Leaving out the pictures, print exactly the lines from the one holding "95.500,00 TL (Doksan Beş Bin Beş Yüz" to the last line of the entries below, both included, and nothing more.
———
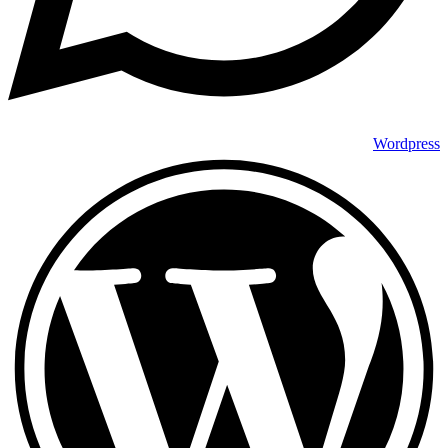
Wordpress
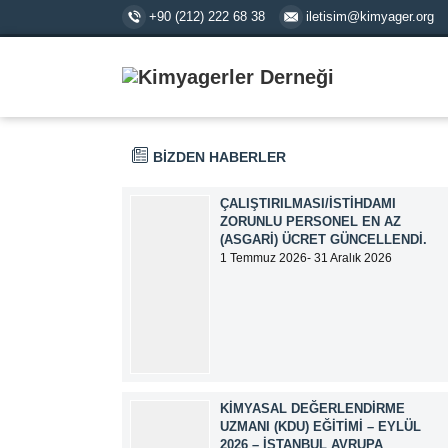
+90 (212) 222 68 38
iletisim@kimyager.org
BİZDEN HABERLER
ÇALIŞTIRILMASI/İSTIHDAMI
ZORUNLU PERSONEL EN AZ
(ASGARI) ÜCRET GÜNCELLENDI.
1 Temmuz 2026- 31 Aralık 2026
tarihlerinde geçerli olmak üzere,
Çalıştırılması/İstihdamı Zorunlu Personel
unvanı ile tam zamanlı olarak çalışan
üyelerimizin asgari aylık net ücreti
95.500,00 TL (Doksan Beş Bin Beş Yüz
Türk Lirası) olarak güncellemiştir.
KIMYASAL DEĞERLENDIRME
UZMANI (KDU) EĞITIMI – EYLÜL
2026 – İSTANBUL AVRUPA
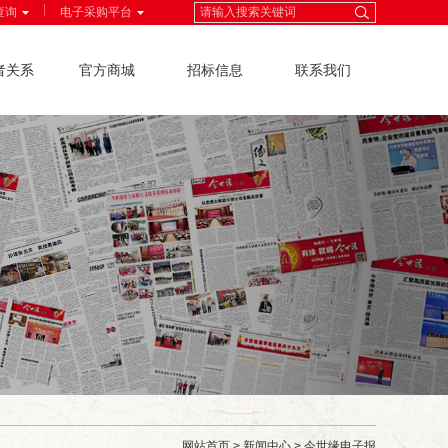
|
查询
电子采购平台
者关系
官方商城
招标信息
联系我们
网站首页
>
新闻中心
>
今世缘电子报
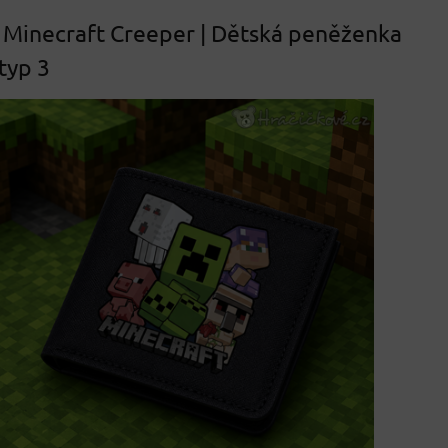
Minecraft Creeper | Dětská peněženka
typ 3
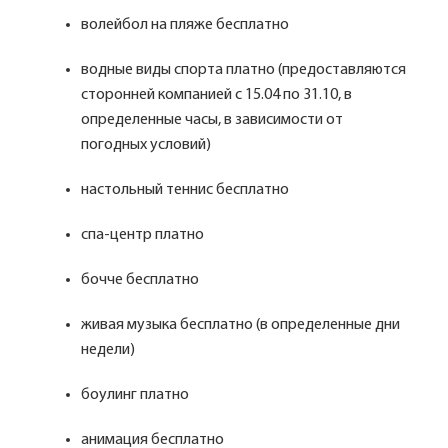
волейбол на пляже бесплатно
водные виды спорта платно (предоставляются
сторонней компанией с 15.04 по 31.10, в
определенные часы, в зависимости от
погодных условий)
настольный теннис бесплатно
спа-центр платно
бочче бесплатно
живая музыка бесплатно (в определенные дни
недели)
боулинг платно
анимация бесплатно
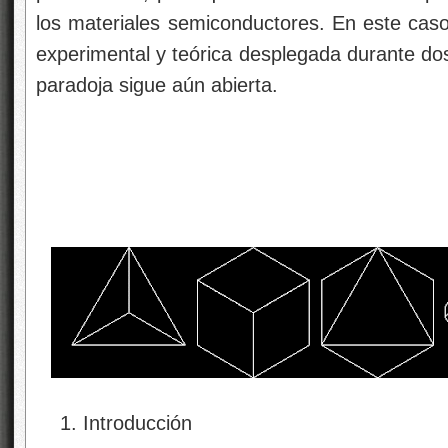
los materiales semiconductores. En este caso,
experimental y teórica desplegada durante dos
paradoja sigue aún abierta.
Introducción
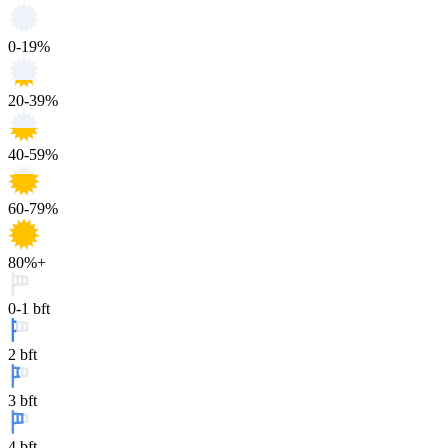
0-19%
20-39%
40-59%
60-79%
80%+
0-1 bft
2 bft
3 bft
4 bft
———
_THE ANSWER_
95.500,00 TL (Doksan Beş Bin Beş Yüz
Türk Lirası) olarak güncellemiştir.
KIMYASAL DEĞERLENDIRME
UZMANI (KDU) EĞITIMI – EYLÜL
2026 – İSTANBUL AVRUPA
|
查询
电子采购平台
者关系
官方商城
招标信息
联系我们
网站首页
>
新闻中心
>
今世缘电子报
Minecraft Creeper | Dětská peněženka
typ 3
волейбол на пляже бесплатно
водные виды спорта платно (предоставляются
сторонней компанией с 15.04 по 31.10, в
определенные часы, в зависимости от
погодных условий)
настольный теннис бесплатно
спа-центр платно
бочче бесплатно
живая музыка бесплатно (в определенные дни
недели)
боулинг платно
анимация бесплатно
los materiales semiconductores. En este caso,
experimental y teórica desplegada durante dos
paradoja sigue aún abierta.
Introducción
0-19%
20-39%
40-59%
60-79%
80%+
0-1 bft
2 bft
3 bft
4 bft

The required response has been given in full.